Так вот, проблема с Димычем была в том, что он был натурой творческой и неутомимой. У него в связи с предстоящими съемками возникла задумка.

– Слушай, Паш! – убеждал он меня во время наших долгих посиделок в номере гостиницы «Таджикистан» среди батареи пивных бутылок. – Давай мы скажем афганцам, что я воевал против них в ту войну. Представляешь, мы тогда были врагами и, вполне возможно, даже стреляли друг в друга. А теперь у нас общая опасность и мы союзники.

Я только качал головой.

– Мы же давно признали, что зря полезли тогда в Афган! – не сдавался Димыч, и его узкие азиатские глаза становились совсем круглыми. – Меня же послали туда не спрашивая. Да, я стрелял в них, но и они стреляли в меня. На войне как на войне! Но теперь старые обиды можно забыть.

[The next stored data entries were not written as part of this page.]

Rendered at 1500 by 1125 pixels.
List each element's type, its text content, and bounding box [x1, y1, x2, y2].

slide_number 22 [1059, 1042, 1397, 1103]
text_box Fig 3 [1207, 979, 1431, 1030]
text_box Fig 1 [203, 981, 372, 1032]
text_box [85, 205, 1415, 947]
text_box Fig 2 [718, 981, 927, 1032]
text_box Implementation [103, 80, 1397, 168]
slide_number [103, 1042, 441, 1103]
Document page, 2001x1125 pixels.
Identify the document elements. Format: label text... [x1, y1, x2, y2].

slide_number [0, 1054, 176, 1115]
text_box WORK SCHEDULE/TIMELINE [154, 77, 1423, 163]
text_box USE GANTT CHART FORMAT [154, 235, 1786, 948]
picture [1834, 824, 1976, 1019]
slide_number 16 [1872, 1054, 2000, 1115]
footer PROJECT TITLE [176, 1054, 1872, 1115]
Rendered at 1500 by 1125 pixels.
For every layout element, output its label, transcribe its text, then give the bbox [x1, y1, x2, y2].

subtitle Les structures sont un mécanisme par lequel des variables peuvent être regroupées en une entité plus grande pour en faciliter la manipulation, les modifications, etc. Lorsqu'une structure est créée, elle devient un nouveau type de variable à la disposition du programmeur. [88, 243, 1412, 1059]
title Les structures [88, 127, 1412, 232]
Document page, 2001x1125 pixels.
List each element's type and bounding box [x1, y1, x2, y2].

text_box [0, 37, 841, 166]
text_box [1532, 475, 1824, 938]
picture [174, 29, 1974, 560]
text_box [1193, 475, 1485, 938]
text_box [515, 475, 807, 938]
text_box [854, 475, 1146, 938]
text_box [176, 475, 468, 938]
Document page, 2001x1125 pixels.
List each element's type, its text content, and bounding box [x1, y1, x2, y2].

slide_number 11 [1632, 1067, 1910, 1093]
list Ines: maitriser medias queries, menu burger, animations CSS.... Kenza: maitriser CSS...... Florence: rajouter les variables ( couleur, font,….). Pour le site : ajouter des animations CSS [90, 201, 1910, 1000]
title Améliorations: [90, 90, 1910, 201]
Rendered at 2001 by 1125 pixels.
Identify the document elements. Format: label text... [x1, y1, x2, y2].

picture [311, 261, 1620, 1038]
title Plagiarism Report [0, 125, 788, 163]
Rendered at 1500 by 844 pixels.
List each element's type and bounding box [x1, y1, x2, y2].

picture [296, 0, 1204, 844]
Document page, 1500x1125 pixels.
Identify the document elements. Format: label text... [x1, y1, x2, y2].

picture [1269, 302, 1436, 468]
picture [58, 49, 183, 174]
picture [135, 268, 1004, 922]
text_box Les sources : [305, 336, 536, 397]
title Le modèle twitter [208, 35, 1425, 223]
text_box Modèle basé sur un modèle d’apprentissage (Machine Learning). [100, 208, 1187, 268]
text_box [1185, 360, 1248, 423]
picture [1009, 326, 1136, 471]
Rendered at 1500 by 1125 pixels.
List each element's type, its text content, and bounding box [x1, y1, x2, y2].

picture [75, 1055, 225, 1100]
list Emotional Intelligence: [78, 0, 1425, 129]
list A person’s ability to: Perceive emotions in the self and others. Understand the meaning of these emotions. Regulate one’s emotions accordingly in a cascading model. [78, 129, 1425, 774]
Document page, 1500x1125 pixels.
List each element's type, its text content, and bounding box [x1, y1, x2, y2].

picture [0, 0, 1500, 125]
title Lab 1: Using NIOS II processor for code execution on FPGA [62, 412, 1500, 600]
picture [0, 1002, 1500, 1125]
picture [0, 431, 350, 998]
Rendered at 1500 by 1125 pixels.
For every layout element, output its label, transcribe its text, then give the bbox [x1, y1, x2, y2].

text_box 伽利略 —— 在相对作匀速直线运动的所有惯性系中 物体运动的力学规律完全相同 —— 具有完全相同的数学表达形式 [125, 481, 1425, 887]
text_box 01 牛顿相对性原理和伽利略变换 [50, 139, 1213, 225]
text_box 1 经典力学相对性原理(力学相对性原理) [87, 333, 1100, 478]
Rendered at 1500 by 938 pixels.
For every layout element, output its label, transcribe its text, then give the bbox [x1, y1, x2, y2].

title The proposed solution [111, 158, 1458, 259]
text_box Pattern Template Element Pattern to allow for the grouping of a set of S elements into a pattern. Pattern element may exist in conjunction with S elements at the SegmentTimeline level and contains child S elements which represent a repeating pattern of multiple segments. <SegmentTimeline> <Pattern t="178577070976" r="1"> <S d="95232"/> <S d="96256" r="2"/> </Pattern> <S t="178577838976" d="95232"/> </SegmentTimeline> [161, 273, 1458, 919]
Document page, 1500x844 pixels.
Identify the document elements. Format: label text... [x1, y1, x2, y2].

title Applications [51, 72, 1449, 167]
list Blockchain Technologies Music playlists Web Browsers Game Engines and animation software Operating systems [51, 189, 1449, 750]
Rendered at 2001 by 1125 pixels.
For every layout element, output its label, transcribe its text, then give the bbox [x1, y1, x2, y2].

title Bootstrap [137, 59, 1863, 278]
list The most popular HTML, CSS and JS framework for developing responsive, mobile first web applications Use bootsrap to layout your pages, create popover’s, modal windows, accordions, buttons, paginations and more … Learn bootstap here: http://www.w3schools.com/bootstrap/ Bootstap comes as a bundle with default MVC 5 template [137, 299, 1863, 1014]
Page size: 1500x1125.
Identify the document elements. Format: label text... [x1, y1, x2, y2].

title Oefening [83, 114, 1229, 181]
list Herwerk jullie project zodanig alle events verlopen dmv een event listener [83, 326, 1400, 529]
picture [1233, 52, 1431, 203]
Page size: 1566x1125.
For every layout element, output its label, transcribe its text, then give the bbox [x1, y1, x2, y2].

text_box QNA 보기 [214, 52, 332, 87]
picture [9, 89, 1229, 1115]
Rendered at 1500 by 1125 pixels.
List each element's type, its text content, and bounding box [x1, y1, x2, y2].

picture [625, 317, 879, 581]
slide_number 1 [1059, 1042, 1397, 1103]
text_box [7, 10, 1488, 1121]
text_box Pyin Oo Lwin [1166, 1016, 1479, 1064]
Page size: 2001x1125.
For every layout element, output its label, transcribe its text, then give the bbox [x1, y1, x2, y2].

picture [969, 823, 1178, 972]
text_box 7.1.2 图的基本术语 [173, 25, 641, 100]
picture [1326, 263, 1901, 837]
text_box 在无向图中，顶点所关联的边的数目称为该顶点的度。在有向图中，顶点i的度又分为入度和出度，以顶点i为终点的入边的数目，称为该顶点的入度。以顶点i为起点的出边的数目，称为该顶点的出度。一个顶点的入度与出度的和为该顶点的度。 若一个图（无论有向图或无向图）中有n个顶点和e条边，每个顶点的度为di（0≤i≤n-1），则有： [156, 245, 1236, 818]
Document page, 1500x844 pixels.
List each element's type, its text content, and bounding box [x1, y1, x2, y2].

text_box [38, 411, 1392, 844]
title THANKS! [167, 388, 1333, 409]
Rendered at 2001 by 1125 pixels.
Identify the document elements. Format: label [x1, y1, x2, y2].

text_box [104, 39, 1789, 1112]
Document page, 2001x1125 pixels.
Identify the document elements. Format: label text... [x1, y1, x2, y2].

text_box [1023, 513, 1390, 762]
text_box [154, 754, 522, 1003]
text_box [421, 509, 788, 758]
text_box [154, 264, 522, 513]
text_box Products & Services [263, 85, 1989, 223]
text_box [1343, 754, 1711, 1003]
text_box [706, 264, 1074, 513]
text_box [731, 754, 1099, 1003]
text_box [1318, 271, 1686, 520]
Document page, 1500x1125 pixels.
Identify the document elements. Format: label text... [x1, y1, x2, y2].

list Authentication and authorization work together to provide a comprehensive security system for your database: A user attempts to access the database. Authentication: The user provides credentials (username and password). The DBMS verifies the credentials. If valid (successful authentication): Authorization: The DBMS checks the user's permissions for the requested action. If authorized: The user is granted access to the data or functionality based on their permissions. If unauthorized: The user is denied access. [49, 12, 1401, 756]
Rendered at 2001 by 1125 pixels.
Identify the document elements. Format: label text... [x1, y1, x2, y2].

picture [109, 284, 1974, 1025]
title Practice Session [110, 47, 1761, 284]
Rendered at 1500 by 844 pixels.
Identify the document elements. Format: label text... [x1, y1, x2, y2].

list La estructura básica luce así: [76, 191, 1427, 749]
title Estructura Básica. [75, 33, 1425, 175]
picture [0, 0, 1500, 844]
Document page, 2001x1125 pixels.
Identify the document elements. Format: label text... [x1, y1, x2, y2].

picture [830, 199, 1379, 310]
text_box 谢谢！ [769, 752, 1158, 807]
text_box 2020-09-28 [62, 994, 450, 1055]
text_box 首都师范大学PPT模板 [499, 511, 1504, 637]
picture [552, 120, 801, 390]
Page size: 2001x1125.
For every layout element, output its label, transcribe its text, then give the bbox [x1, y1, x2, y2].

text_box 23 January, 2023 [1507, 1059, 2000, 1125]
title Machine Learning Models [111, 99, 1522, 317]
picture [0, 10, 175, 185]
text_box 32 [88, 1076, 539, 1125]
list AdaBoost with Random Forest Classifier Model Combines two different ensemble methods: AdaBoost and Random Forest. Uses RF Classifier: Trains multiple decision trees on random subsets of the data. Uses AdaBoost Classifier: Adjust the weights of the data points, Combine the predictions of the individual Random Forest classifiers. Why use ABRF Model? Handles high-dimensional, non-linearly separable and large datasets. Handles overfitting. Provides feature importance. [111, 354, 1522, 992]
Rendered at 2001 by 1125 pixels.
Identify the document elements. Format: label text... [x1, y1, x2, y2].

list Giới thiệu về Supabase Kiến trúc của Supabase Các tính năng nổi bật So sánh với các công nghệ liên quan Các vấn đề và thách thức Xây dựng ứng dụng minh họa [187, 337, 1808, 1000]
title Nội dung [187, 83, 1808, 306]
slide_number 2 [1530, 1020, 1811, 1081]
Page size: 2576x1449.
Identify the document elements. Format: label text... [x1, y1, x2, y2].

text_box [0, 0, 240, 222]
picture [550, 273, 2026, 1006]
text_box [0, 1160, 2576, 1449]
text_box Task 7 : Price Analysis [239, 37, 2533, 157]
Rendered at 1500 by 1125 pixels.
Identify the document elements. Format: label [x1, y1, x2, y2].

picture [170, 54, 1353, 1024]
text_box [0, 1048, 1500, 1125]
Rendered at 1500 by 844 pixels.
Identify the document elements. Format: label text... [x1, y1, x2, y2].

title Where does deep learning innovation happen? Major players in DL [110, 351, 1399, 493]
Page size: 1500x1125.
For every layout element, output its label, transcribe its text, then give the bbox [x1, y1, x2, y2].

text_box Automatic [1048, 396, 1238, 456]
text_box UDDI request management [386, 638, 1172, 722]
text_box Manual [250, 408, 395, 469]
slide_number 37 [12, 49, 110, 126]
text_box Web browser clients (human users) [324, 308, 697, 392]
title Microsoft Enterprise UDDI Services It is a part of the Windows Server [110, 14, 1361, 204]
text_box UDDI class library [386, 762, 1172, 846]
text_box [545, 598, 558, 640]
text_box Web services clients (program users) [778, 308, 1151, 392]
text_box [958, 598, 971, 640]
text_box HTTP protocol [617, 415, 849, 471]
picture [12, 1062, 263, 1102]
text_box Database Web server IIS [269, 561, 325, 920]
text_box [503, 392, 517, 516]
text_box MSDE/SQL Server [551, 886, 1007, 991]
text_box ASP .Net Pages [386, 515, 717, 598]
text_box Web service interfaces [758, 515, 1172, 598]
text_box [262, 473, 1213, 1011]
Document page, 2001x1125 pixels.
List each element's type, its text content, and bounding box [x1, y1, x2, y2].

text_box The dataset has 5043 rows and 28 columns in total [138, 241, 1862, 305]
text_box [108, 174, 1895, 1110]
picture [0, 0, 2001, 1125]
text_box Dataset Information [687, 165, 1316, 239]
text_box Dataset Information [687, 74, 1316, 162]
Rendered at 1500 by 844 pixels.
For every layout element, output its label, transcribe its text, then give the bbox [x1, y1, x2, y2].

Я снова качал головой. Илья, который в наших разговорах участвовал в основном взглядами, с тревогой смотрел на меня. Ему такая задумка нравилась еще меньше, чем мне.

– Ну почему?

– Димыч, ну представь себе такую ситуацию. У кого-то в окружении Масуда наши убили всю семью, и этот человек немного тронулся в уме. Для него все русские одним миром мазаны. Он вскинет свой калашников и уложит нас всех одной очередью. Просто потому, что для него та война не закончится никогда.

– Ну ладно, ладно! Закончим сейчас этот разговор. Но вот увидишь, Паш, это хорошая мысль. Мы приедем, ты поймешь, что все нормально, и мы вернемся к этому разговору. Увидишь!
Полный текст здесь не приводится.